■ INSTRUCTION ■
If a line in the records below contains the word "KiCad", copy it.

※

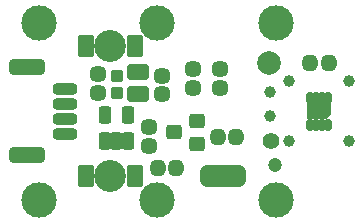
<source format=gbr>
%TF.GenerationSoftware,KiCad,Pcbnew,6.0.4-6f826c9f35~116~ubuntu20.04.1*%
%TF.CreationDate,2022-03-30T10:25:21+00:00*%
%TF.ProjectId,TFHT01B,54464854-3031-4422-9e6b-696361645f70,rev?*%
%TF.SameCoordinates,Original*%
%TF.FileFunction,Soldermask,Bot*%
%TF.FilePolarity,Negative*%
%FSLAX46Y46*%
G04 Gerber Fmt 4.6, Leading zero omitted, Abs format (unit mm)*
G04 Created by KiCad (PCBNEW 6.0.4-6f826c9f35~116~ubuntu20.04.1) date 2022-03-30 10:25:21*
%MOMM*%
%LPD*%
G01*
G04 APERTURE LIST*
G04 Aperture macros list*
%AMRoundRect*
0 Rectangle with rounded corners*
0 $1 Rounding radius*
0 $2 $3 $4 $5 $6 $7 $8 $9 X,Y pos of 4 corners*
0 Add a 4 corners polygon primitive as box body*
4,1,4,$2,$3,$4,$5,$6,$7,$8,$9,$2,$3,0*
0 Add four circle primitives for the rounded corners*
1,1,$1+$1,$2,$3*
1,1,$1+$1,$4,$5*
1,1,$1+$1,$6,$7*
1,1,$1+$1,$8,$9*
0 Add four rect primitives between the rounded corners*
20,1,$1+$1,$2,$3,$4,$5,0*
20,1,$1+$1,$4,$5,$6,$7,0*
20,1,$1+$1,$6,$7,$8,$9,0*
20,1,$1+$1,$8,$9,$2,$3,0*%
%AMFreePoly0*
4,1,41,0.636777,0.930194,0.706366,0.874698,0.744986,0.794504,0.750000,0.750000,0.750000,-0.750000,0.730194,-0.836777,0.674698,-0.906366,0.594504,-0.944986,0.550000,-0.950000,0.000000,-0.950000,-0.023504,-0.944635,-0.083606,-0.943534,-0.139582,-0.934468,-0.274897,-0.892193,-0.326080,-0.867780,-0.444090,-0.789225,-0.486362,-0.751429,-0.577582,-0.642910,-0.607548,-0.594768,-0.664643,-0.465009,
-0.679893,-0.410393,-0.697476,-0.275933,-0.697084,-0.275882,-0.700000,-0.250000,-0.700000,0.250000,-0.697921,0.259109,-0.697582,0.286880,-0.675771,0.426957,-0.659192,0.481183,-0.598944,0.609508,-0.567811,0.656904,-0.473967,0.763162,-0.430783,0.799915,-0.310888,0.875563,-0.259125,0.898717,-0.122818,0.937674,-0.066635,0.945370,-0.042411,0.945222,0.000000,0.950000,0.550000,0.950000,
0.636777,0.930194,0.636777,0.930194,$1*%
%AMFreePoly1*
4,1,41,0.022678,0.944824,0.075125,0.944504,0.131210,0.936123,0.267031,0.895504,0.318507,0.871718,0.437469,0.794611,0.480202,0.757333,0.572740,0.649936,0.603290,0.602165,0.661967,0.473113,0.677883,0.418686,0.697980,0.278353,0.700000,0.250000,0.700000,-0.250000,0.699985,-0.252439,0.699836,-0.264655,0.697079,-0.295398,0.673559,-0.435199,0.656318,-0.489221,0.594506,-0.616800,
0.562797,-0.663810,0.467662,-0.768914,0.424032,-0.805137,0.303222,-0.879314,0.251181,-0.901834,0.114408,-0.939123,0.058135,-0.946132,0.037663,-0.945757,0.000000,-0.950000,-0.550000,-0.950000,-0.636777,-0.930194,-0.706366,-0.874698,-0.744986,-0.794504,-0.750000,-0.750000,-0.750000,0.750000,-0.730194,0.836777,-0.674698,0.906366,-0.594504,0.944986,-0.550000,0.950000,0.000000,0.950000,
0.022678,0.944824,0.022678,0.944824,$1*%
%AMFreePoly2*
4,1,22,0.586777,1.030194,0.656366,0.974698,0.694986,0.894504,0.700000,0.850000,0.700000,-0.850000,0.680194,-0.936777,0.624698,-1.006366,0.544504,-1.044986,0.500000,-1.050000,-0.200000,-1.050000,-0.286777,-1.030194,-0.341421,-0.991421,-0.641421,-0.691421,-0.688777,-0.616056,-0.700000,-0.550000,-0.700000,0.850000,-0.680194,0.936777,-0.624698,1.006366,-0.544504,1.044986,-0.500000,1.050000,
0.500000,1.050000,0.586777,1.030194,0.586777,1.030194,$1*%
G04 Aperture macros list end*
%ADD10C,2.000000*%
%ADD11C,3.000000*%
%ADD12C,1.400000*%
%ADD13C,1.000000*%
%ADD14C,1.200000*%
%ADD15FreePoly0,180.000000*%
%ADD16RoundRect,0.200000X0.500000X0.750000X-0.500000X0.750000X-0.500000X-0.750000X0.500000X-0.750000X0*%
%ADD17FreePoly1,180.000000*%
%ADD18C,2.700000*%
%ADD19RoundRect,0.200000X-0.475000X-0.750000X0.475000X-0.750000X0.475000X0.750000X-0.475000X0.750000X0*%
%ADD20RoundRect,0.418750X0.256250X-0.218750X0.256250X0.218750X-0.256250X0.218750X-0.256250X-0.218750X0*%
%ADD21RoundRect,0.200000X0.125000X-0.275000X0.125000X0.275000X-0.125000X0.275000X-0.125000X-0.275000X0*%
%ADD22RoundRect,0.200000X-0.125000X0.275000X-0.125000X-0.275000X0.125000X-0.275000X0.125000X0.275000X0*%
%ADD23FreePoly2,90.000000*%
%ADD24RoundRect,0.200000X-0.350000X0.300000X-0.350000X-0.300000X0.350000X-0.300000X0.350000X0.300000X0*%
%ADD25RoundRect,0.350000X0.700000X-0.150000X0.700000X0.150000X-0.700000X0.150000X-0.700000X-0.150000X0*%
%ADD26RoundRect,0.450000X1.100000X-0.250000X1.100000X0.250000X-1.100000X0.250000X-1.100000X-0.250000X0*%
%ADD27RoundRect,0.418750X0.218750X0.256250X-0.218750X0.256250X-0.218750X-0.256250X0.218750X-0.256250X0*%
%ADD28RoundRect,0.418750X-0.218750X-0.256250X0.218750X-0.256250X0.218750X0.256250X-0.218750X0.256250X0*%
%ADD29RoundRect,0.200000X0.450000X0.400000X-0.450000X0.400000X-0.450000X-0.400000X0.450000X-0.400000X0*%
%ADD30RoundRect,0.200000X0.698500X-0.444500X0.698500X0.444500X-0.698500X0.444500X-0.698500X-0.444500X0*%
%ADD31RoundRect,0.200000X0.325000X-0.530000X0.325000X0.530000X-0.325000X0.530000X-0.325000X-0.530000X0*%
%ADD32RoundRect,0.418750X-0.256250X0.218750X-0.256250X-0.218750X0.256250X-0.218750X0.256250X0.218750X0*%
G04 APERTURE END LIST*
D10*
%TO.C,REF\u002A\u002A*%
X21900000Y11600000D03*
%TD*%
D11*
%TO.C,M4*%
X12500000Y15000000D03*
%TD*%
%TO.C,M2*%
X12500000Y0D03*
%TD*%
D12*
%TO.C,H1*%
X22100000Y4975000D03*
%TD*%
D13*
%TO.C,REF\u002A\u002A*%
X22000000Y7100000D03*
%TD*%
%TO.C,REF\u002A\u002A*%
X22000000Y9100000D03*
%TD*%
D14*
%TO.C,REF\u002A\u002A*%
X22475000Y3000000D03*
%TD*%
D11*
%TO.C,M6*%
X2500000Y15000000D03*
%TD*%
%TO.C,M5*%
X22500000Y0D03*
%TD*%
%TO.C,M1*%
X22500000Y15000000D03*
%TD*%
%TO.C,M3*%
X2500000Y0D03*
%TD*%
D15*
%TO.C,JP1*%
X19334000Y2032000D03*
D16*
X18034000Y2032000D03*
D17*
X16734000Y2032000D03*
%TD*%
D18*
%TO.C,D2*%
X8500000Y13000000D03*
D19*
X10575000Y13000000D03*
X6425000Y13000000D03*
%TD*%
D20*
%TO.C,C4*%
X11811000Y4572000D03*
X11811000Y6147000D03*
%TD*%
D21*
%TO.C,U1*%
X26950000Y6325000D03*
X26450000Y6325000D03*
X25950000Y6325000D03*
D22*
X25450000Y6325000D03*
D21*
X25450000Y8675000D03*
X25950000Y8675000D03*
X26450000Y8675000D03*
X26950000Y8675000D03*
D23*
X26200000Y7500000D03*
%TD*%
D24*
%TO.C,D1*%
X9071000Y9075000D03*
X9071000Y10475000D03*
%TD*%
D18*
%TO.C,D3*%
X8500000Y2000000D03*
D19*
X10575000Y2000000D03*
X6425000Y2000000D03*
%TD*%
D25*
%TO.C,J1*%
X4650000Y5625000D03*
X4650000Y6875000D03*
X4650000Y8125000D03*
X4650000Y9375000D03*
D26*
X1450000Y3775000D03*
X1450000Y11225000D03*
%TD*%
D27*
%TO.C,R2*%
X19177000Y5334000D03*
X17602000Y5334000D03*
%TD*%
D28*
%TO.C,C5*%
X25412500Y11594000D03*
X26987500Y11594000D03*
%TD*%
%TO.C,R4*%
X12522000Y2667000D03*
X14097000Y2667000D03*
%TD*%
D20*
%TO.C,C1*%
X12896000Y8962500D03*
X12896000Y10537500D03*
%TD*%
D29*
%TO.C,Q1*%
X15859000Y6665000D03*
X15859000Y4765000D03*
X13859000Y5715000D03*
%TD*%
D30*
%TO.C,C3*%
X10821000Y8947500D03*
X10821000Y10852500D03*
%TD*%
D31*
%TO.C,U3*%
X9967000Y4996000D03*
X9017000Y4996000D03*
X8067000Y4996000D03*
X8067000Y7196000D03*
X9967000Y7196000D03*
%TD*%
D32*
%TO.C,R3*%
X17780000Y11074500D03*
X17780000Y9499500D03*
%TD*%
%TO.C,R10*%
X15494000Y11049000D03*
X15494000Y9474000D03*
%TD*%
D20*
%TO.C,R1*%
X7421000Y9062500D03*
X7421000Y10637500D03*
%TD*%
D13*
%TO.C,M7*%
X23650000Y4950000D03*
X28750000Y4950000D03*
X28750000Y10050000D03*
X23650000Y10050000D03*
%TD*%
M02*

</source>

※

■ EXERCISE SOLUTION ■
%TF.GenerationSoftware,KiCad,Pcbnew,6.0.4-6f826c9f35~116~ubuntu20.04.1*%
G04 Created by KiCad (PCBNEW 6.0.4-6f826c9f35~116~ubuntu20.04.1) date 2022-03-30 10:25:21*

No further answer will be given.